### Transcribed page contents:
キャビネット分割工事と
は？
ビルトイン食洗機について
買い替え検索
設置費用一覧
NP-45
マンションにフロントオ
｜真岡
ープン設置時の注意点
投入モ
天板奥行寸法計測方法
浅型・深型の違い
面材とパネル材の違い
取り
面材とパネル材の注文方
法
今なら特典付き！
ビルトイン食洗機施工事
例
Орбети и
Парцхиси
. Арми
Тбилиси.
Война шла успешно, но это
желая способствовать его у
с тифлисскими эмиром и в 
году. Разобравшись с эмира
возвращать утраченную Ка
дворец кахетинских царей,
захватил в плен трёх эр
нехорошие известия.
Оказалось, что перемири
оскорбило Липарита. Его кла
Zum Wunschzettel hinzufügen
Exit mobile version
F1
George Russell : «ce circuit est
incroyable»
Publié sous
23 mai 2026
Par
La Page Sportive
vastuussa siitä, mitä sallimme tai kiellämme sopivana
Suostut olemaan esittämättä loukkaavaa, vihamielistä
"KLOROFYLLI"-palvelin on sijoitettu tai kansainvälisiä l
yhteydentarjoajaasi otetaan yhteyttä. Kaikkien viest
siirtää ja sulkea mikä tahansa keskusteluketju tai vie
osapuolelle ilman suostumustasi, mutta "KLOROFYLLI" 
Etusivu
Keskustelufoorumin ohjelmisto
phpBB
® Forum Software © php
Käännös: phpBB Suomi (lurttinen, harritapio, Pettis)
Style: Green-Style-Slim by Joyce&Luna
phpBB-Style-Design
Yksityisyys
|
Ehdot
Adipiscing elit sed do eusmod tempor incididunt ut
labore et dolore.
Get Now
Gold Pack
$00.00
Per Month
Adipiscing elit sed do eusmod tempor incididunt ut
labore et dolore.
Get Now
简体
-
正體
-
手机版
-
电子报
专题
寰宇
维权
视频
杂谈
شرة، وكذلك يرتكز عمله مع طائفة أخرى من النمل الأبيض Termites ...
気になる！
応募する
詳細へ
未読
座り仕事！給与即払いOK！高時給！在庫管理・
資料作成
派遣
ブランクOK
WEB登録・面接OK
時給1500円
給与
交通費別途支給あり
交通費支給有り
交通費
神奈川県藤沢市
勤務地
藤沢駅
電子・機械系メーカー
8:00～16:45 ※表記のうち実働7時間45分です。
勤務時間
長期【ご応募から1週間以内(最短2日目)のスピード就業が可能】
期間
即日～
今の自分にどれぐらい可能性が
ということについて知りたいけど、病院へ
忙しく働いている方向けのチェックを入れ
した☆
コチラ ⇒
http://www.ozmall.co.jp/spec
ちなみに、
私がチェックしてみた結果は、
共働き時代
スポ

### Task directions:
Only a verbatim transcription of the lines from the one containing "Война шла успешно, но это" through the last line of the records counts as the answer.

### Exercise solution:
Война шла успешно, но это
желая способствовать его у
с тифлисскими эмиром и в 
году. Разобравшись с эмира
возвращать утраченную Ка
дворец кахетинских царей,
захватил в плен трёх эр
нехорошие известия.
Оказалось, что перемири
оскорбило Липарита. Его кла
Zum Wunschzettel hinzufügen
Exit mobile version
F1
George Russell : «ce circuit est
incroyable»
Publié sous
23 mai 2026
Par
La Page Sportive
vastuussa siitä, mitä sallimme tai kiellämme sopivana
Suostut olemaan esittämättä loukkaavaa, vihamielistä
"KLOROFYLLI"-palvelin on sijoitettu tai kansainvälisiä l
yhteydentarjoajaasi otetaan yhteyttä. Kaikkien viest
siirtää ja sulkea mikä tahansa keskusteluketju tai vie
osapuolelle ilman suostumustasi, mutta "KLOROFYLLI" 
Etusivu
Keskustelufoorumin ohjelmisto
phpBB
® Forum Software © php
Käännös: phpBB Suomi (lurttinen, harritapio, Pettis)
Style: Green-Style-Slim by Joyce&Luna
phpBB-Style-Design
Yksityisyys
|
Ehdot
Adipiscing elit sed do eusmod tempor incididunt ut
labore et dolore.
Get Now
Gold Pack
$00.00
Per Month
Adipiscing elit sed do eusmod tempor incididunt ut
labore et dolore.
Get Now
简体
-
正體
-
手机版
-
电子报
专题
寰宇
维权
视频
杂谈
شرة، وكذلك يرتكز عمله مع طائفة أخرى من النمل الأبيض Termites ...
気になる！
応募する
詳細へ
未読
座り仕事！給与即払いOK！高時給！在庫管理・
資料作成
派遣
ブランクOK
WEB登録・面接OK
時給1500円
給与
交通費別途支給あり
交通費支給有り
交通費
神奈川県藤沢市
勤務地
藤沢駅
電子・機械系メーカー
8:00～16:45 ※表記のうち実働7時間45分です。
勤務時間
長期【ご応募から1週間以内(最短2日目)のスピード就業が可能】
期間
即日～
今の自分にどれぐらい可能性が
ということについて知りたいけど、病院へ
忙しく働いている方向けのチェックを入れ
した☆
コチラ ⇒
http://www.ozmall.co.jp/spec
ちなみに、
私がチェックしてみた結果は、
共働き時代
スポ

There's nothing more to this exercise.